The View from Castle Rock
is a short story collection by Alice Munro, published in 2006. The 11 stories are split between historical tales inspired by the real-life events affecting Munro’s ancestors and contemporary stories inspired by events in Munro’s own life.
The first story, “No Advantages,” introduces Munro’s distant relatives, the Laidlaw family, who lived in Ettrick Valley, in Scotland in the 1700s; the title comes from the 1799 Statistical Account of Scotland that described the area as possessing “no advantages,” quoted at the very beginning of the story. The narrator describes the history of Ettrick Valley and the area occupied by their family, known as Far-Hope. They describe Will Laidlaw, who came to be known under the legendary name Will O’Phaup as a criminal and brawler who often encountered the supernatural; Thomas Boston, a heretical preacher who lived a life filled with hardship; James Hogg, who was a poet; and his cousin James Laidlaw.
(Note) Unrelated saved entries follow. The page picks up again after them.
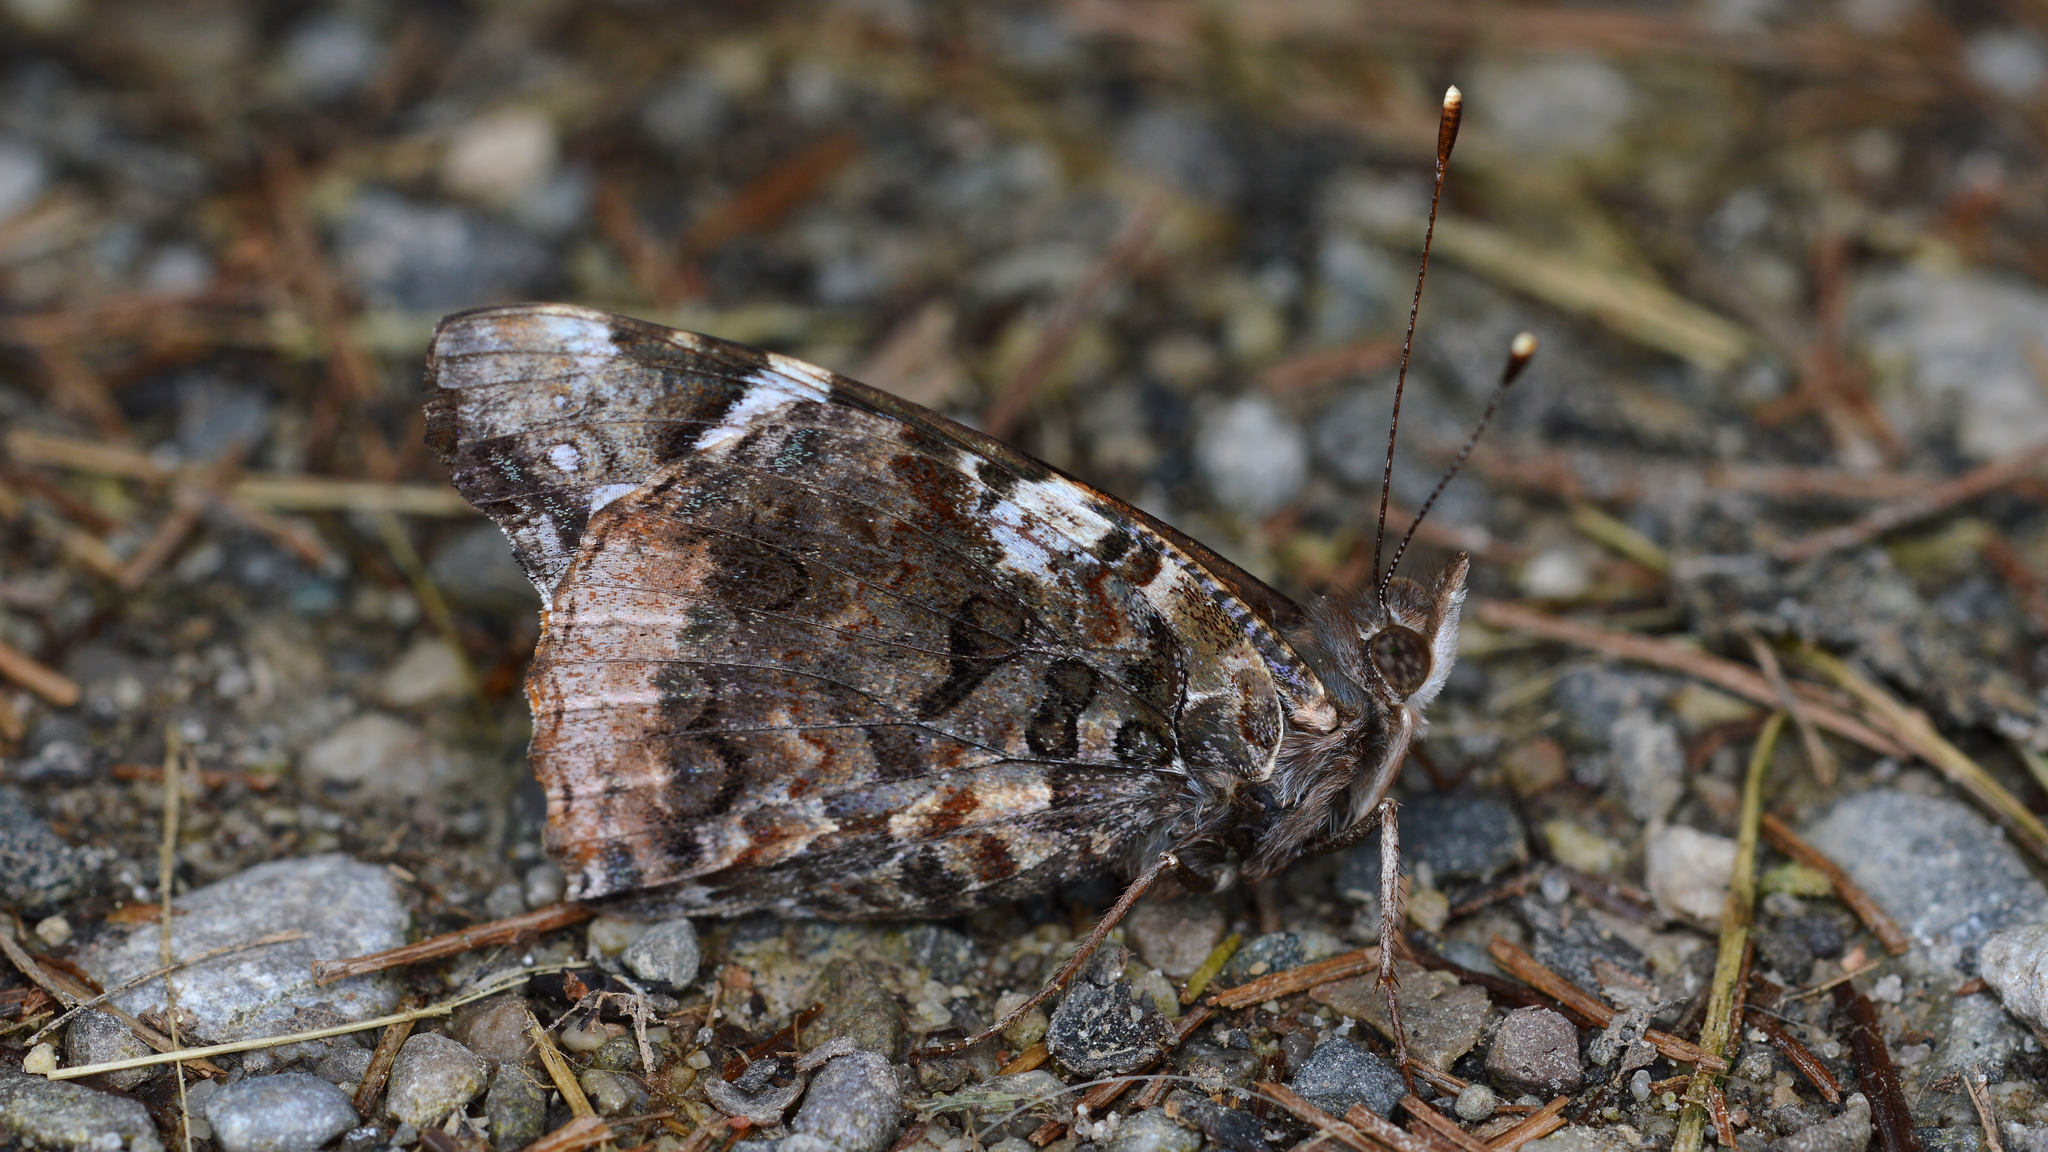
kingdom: Animalia
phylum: Arthropoda
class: Insecta
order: Lepidoptera
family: Nymphalidae
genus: Vanessa
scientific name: Vanessa atalanta
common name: Red admiral
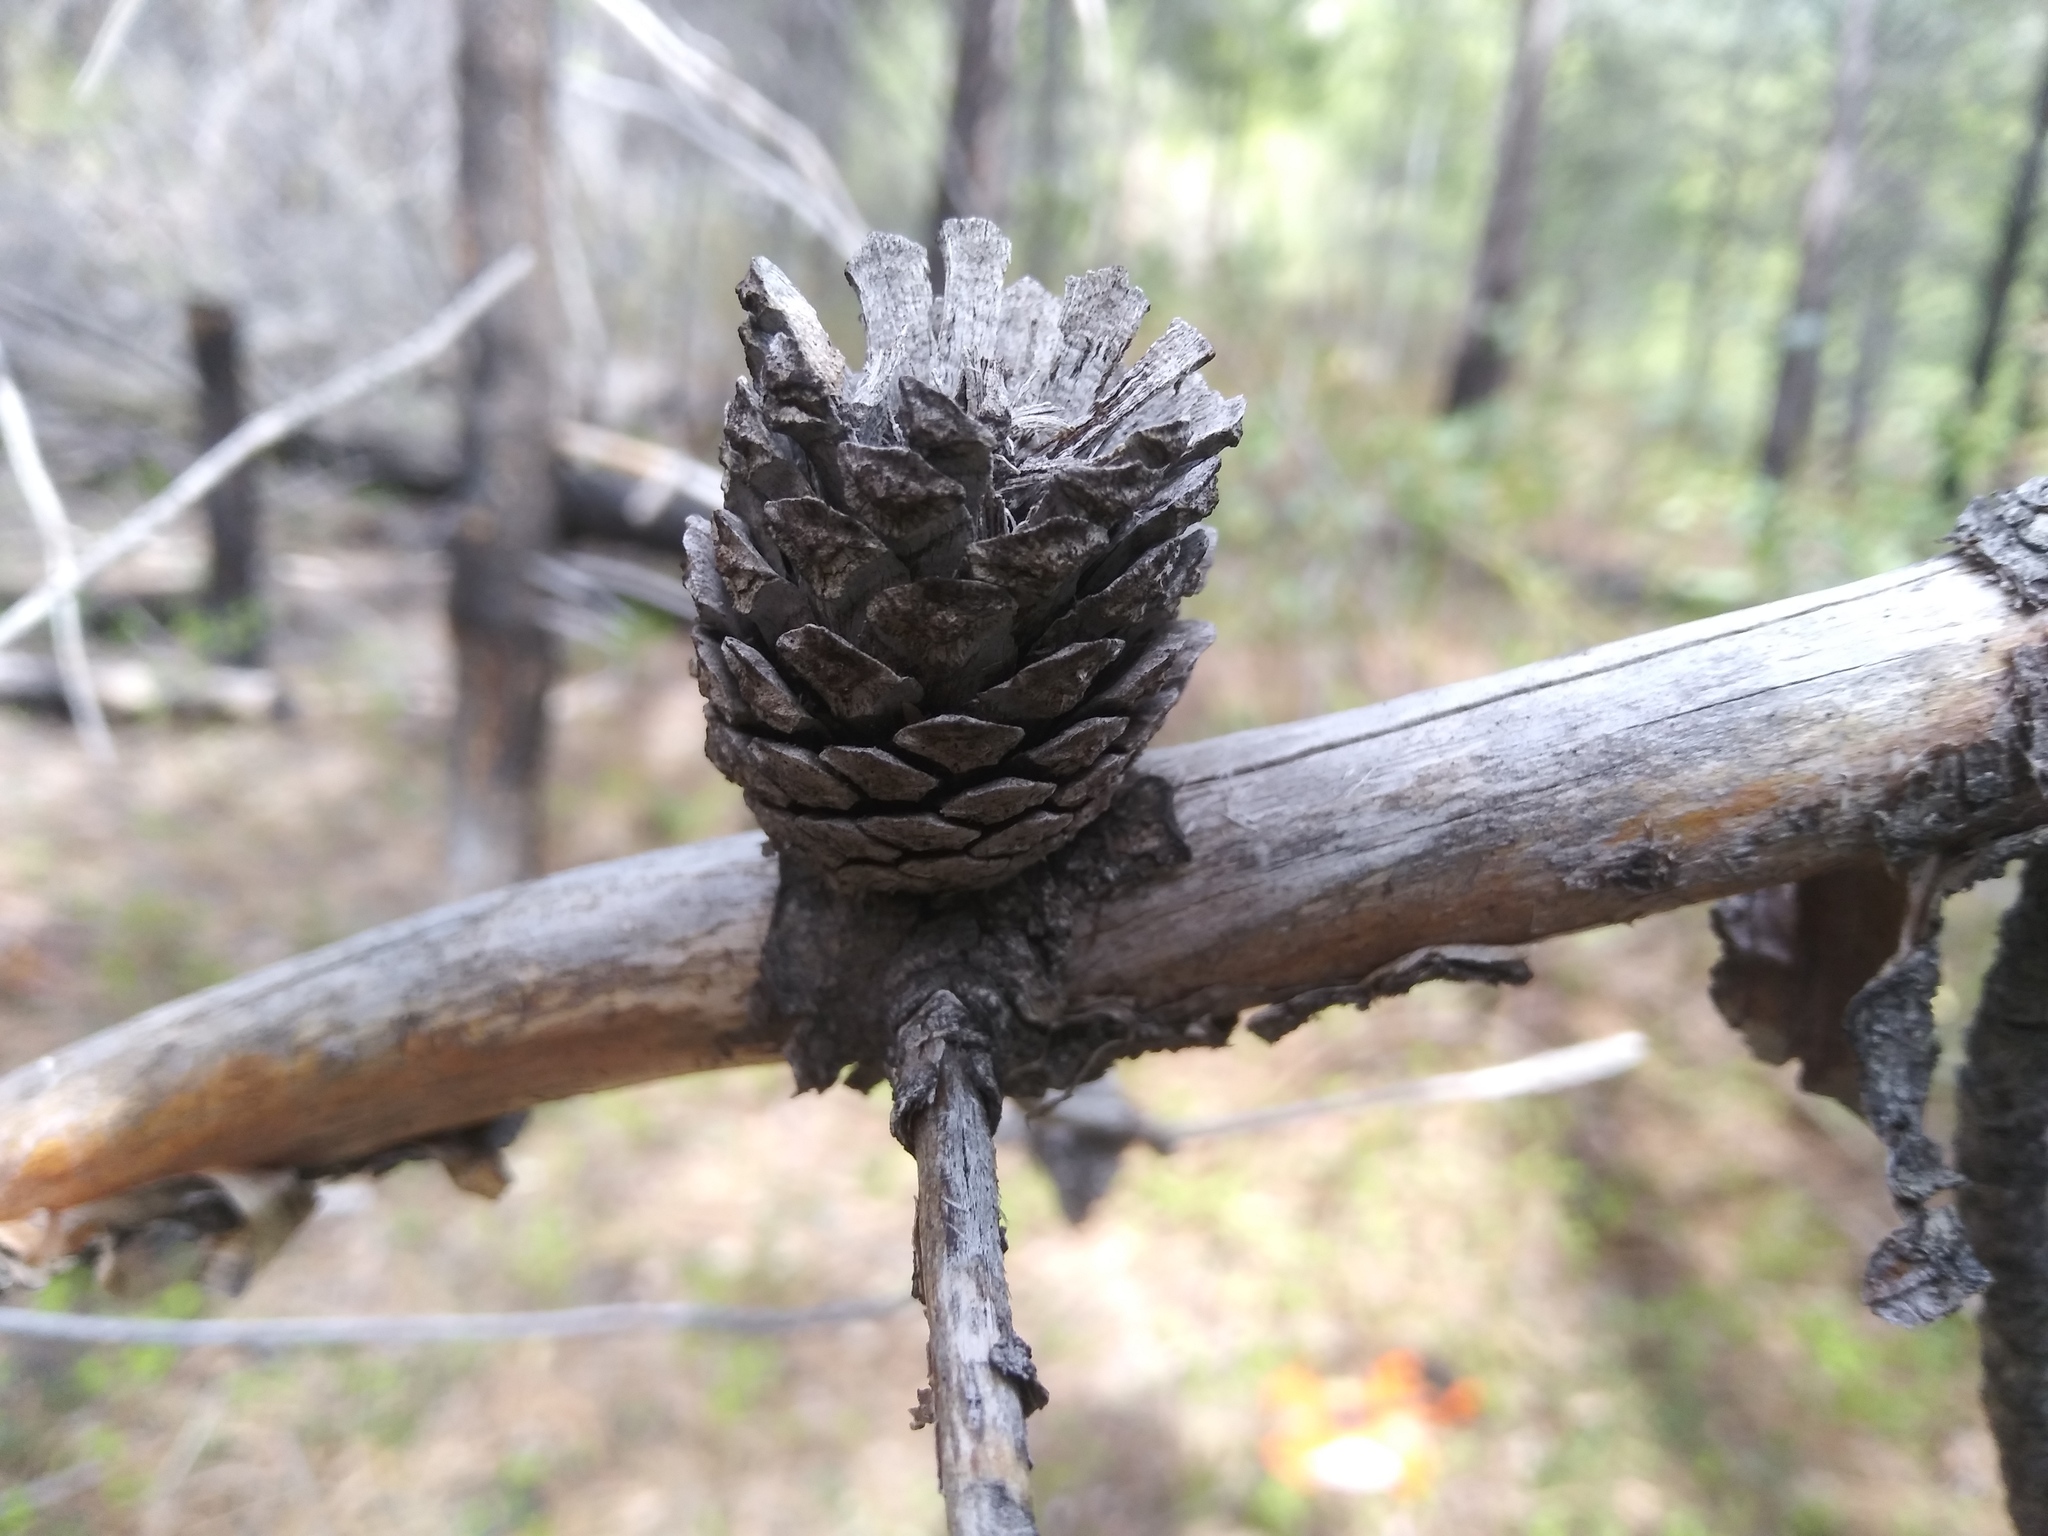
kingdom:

James Laidlaw eventually takes his family to America when he is an old man.
In the titular story, the Laidlaws’ ocean voyage to America is described. Long before they leave, James Laidlaw (called Old James) takes his young son Andrew to the top of Edinburgh Castle and tells him the distant shore is America. Years later, Old James, his sons Walter and Andrew, and Andrew’s wife Agnes and son Young James travel to America. Young James goes missing during the voyage, frightening Agnes, and later dies shortly after their arrival. Walter meets a wealthy but ill woman in America but refuses her father’s offer of employment.
In “Illinois,” Old James’ other son, William, also moves to America, arriving in Joliet, Illinois, with his wife Mary. William wishes to leave Scotland and the old ways behind and start over completely fresh. William dies of cholera shortly afterwards, and Mary and the children are moved to Canada by his brother Andrew. William’s son Jamie fakes a kidnapping of their youngest girl, Jane, in an effort to stop the move. The reader is informed that the youngest of William’s sons, Thomas, is the author’s great-grandfather.
“Working for a Living” is a story about Alice Munro’s father, who despises his poor upbringing but finds solace in the woods, hunting and trapping. He turns this into a living when he grows up, launching a business raising fur animals like minks and foxes. When World War II breaks out, the business begins to fail, but Munro’s mother has the idea to sell furs to American tourists. The business eventually fails anyway, and her father gets a job at a foundry.
“Fathers” is the first of the stories about Alice Munro herself. She describes her time in school and two particular friends she had, Dahlia Newcombe and Frances Wainwright. Dahlia’s father is terrifying, a violent man who regularly beats his wife and kids as a form of discipline. Frances’ father is a quiet, sensitive man who never raises his voice. Alice describes her own father as a balance between the two, capable of temper and occasionally using corporal punishment as a tool and not as the result of rage.
In “Lying Under the Apple Tree,” Alice Munro recounts a story involving her family’s neighbor when she was a teenager. Miriam McAlpin had a horse farm, and Alice sneaks onto her property in order to lie under the apple trees. She is accused of meeting a secret boyfriend. Later, Munro meets McAlpin’s stable boy, Russell, and has a crush. She meets him in McAlpin’s barn but has to sneak out when McAlpin arrives; she overhears evidence that the two have a romantic relationship, and she never sees the stable boy again.
In “Hired Girl,” Munro tells of getting a job as a house servant for a wealthy family during the summer when she was 17. She initially finds the family glamorous and sophisticated, and is inspired by them. When the husband suggests she swim without her bathing suit in the house pool, she is both repulsed and excited. When the summer ends, he gives her a book, and she finds herself enthralled by literature for the first time.
In “The Ticket,” Munro is 20 years old. She is preparing for her first marriage, and her family is relieved that she found someone who could tolerate her. Munro reflects on three marriages—her parents, her grandparents, and her aunt and uncle. Her Aunt Charlie seems to be the only one who married for love, and Munro is surprised when she warns her about how difficult marriage is. Munro confesses to the reader that her first husband deserved better than her.
In “Home,” Munro’s marriage is ending; she is in love with another man, and she visits home. Her mother has passed away and her ailing father has remarried to a woman named Irlma. Irlma is very energetic and forceful, and insists she was always meant to be Munro’s stepmother. Irlma senses Munro’s sense of superiority and resents her for it.
By the time of “What Do You Want to Know For,” Munro is sixty years old and remarried. She detects a lump in her breast and reflects on death; she concludes she has lived well and thus it wouldn’t be the most terrible thing. The experience and the discovery of a mysterious crypt prompts her to take a renewed interest in her family, leading directly to the stories in the collection.
In “Messenger,” Munro travels to Joliet, searching for clues about William Laidlaw. She finds nothing, and the story drifts into descriptions of the oldest memories of her relatives, ending with Munro’s own memory of finding a seashell on a beach as a child, and the sound of the ocean in her ear.